◆ Extract

————————

We must learn to live together as brothers or perish together as fools.

     - Martin Luther King, Jr. 

 

Pop quiz: Which one of the following are the least enjoyable to you:

a) A week-long headache that will not go away.

b) A long winter of polar vortex type temperatures; or

c) A colleague who is such a jerk that you dread coming to work.

 

Chances are you might have answered 'c' because sometimes there is nothing worse than a co-worker who makes everyone's life miserable and unpleasant. Perhaps they are so condescending that they make others feel inferior and not valued. Maybe they are prone to fly off the handle in meetings with rants. Or maybe they just don't play by the rules to get what they want. Whatever the behavior, it can interfere with the functioning of the department, reducing its productivity and maybe affecting our students.

Every organization of course must deal with individuals who make the workplace unpleasant and RIT is not immune. In fact, a recent national study of 528 department chairs across the U.S indicated that 83% reported having to deal with a non-collegial member of their department. (See the article: "Tenure's Fourth Rail"; found at Inside Higher Ed).

What can be done to address this issue?

For starters, direct conversations about behavior and the annual evaluation are tools in the toolbox. But these conversations are not easy for a supervisor to have unless they have concrete and specific examples to ground the discussion. And even then it is not easy. Recently some institutions have implement collegiality rubrics to help department chairs work with difficult employees. I encourage all departments to have open and frank discussions, preferably before issues arise.

A number of thought leaders believe that collegiality should be a separate criterion for tenure and promotion decisions and the courts have supported institutions in using collegiality as a factor in such cases. (See the post "Collegiality as a criterion for personnel decisions" at the Academic Administration blog).

But I want us to be careful about shaping an environment that is "too collegial". By this I mean it would be unfortunate if we created an environment where we all think and act alike, where divergent viewpoints are stifled, and cultural differences are filtered out.  Such an environment would clearly discourage innovation. Divergent viewpoints and disagreement are important and healthy for an organization. Socrates may or may not have been a jerk but he did look at the world differently.

————————

◆ Short exercise
Reproduce the passage of the collegiality piece between "b) A long winter" and "affecting our students.", inclusive.

————————

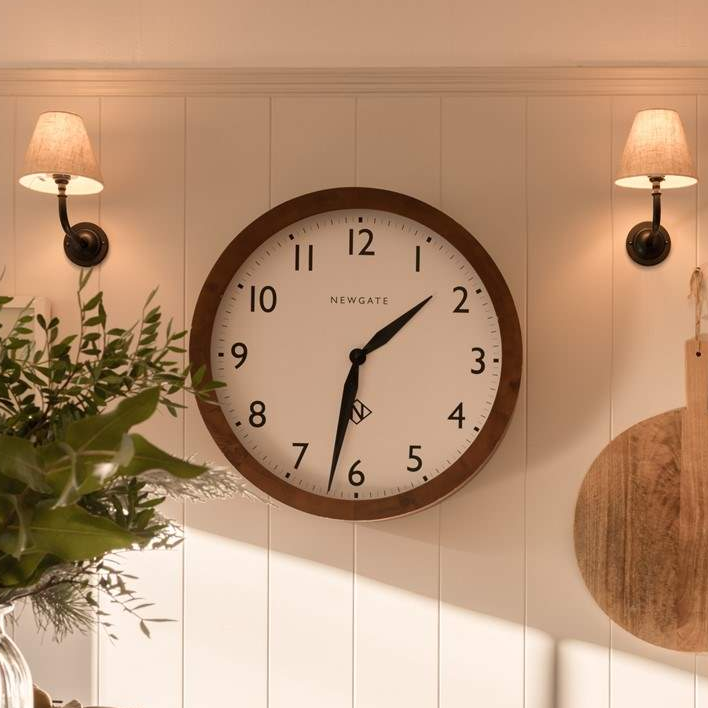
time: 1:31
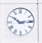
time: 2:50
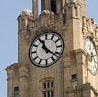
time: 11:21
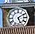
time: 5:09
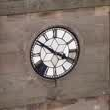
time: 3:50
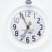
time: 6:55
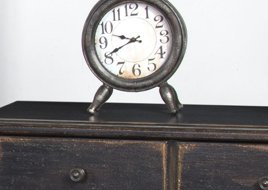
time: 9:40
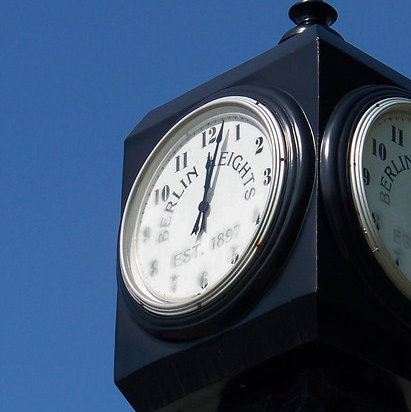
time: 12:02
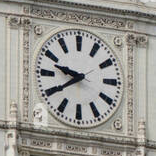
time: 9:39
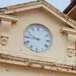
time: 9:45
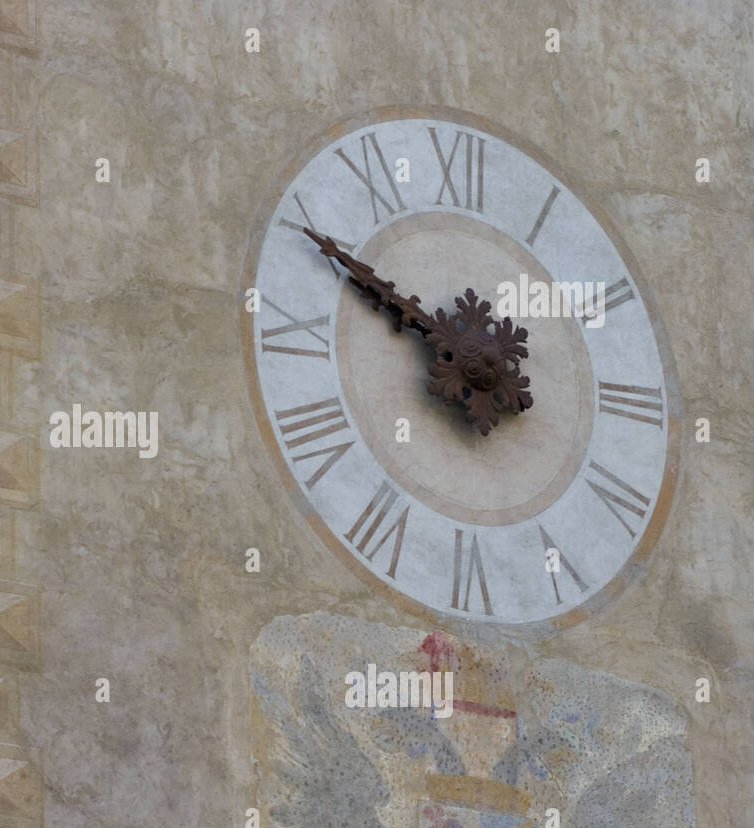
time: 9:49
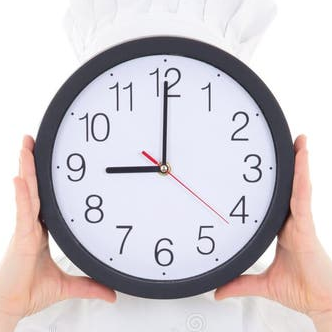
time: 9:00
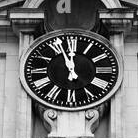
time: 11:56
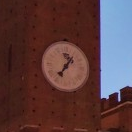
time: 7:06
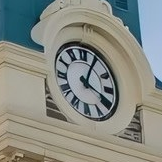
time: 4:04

————————

◆ Right answer
b) A long winter of polar vortex type temperatures; or

c) A colleague who is such a jerk that you dread coming to work.

 

Chances are you might have answered 'c' because sometimes there is nothing worse than a co-worker who makes everyone's life miserable and unpleasant. Perhaps they are so condescending that they make others feel inferior and not valued. Maybe they are prone to fly off the handle in meetings with rants. Or maybe they just don't play by the rules to get what they want. Whatever the behavior, it can interfere with the functioning of the department, reducing its productivity and maybe affecting our students.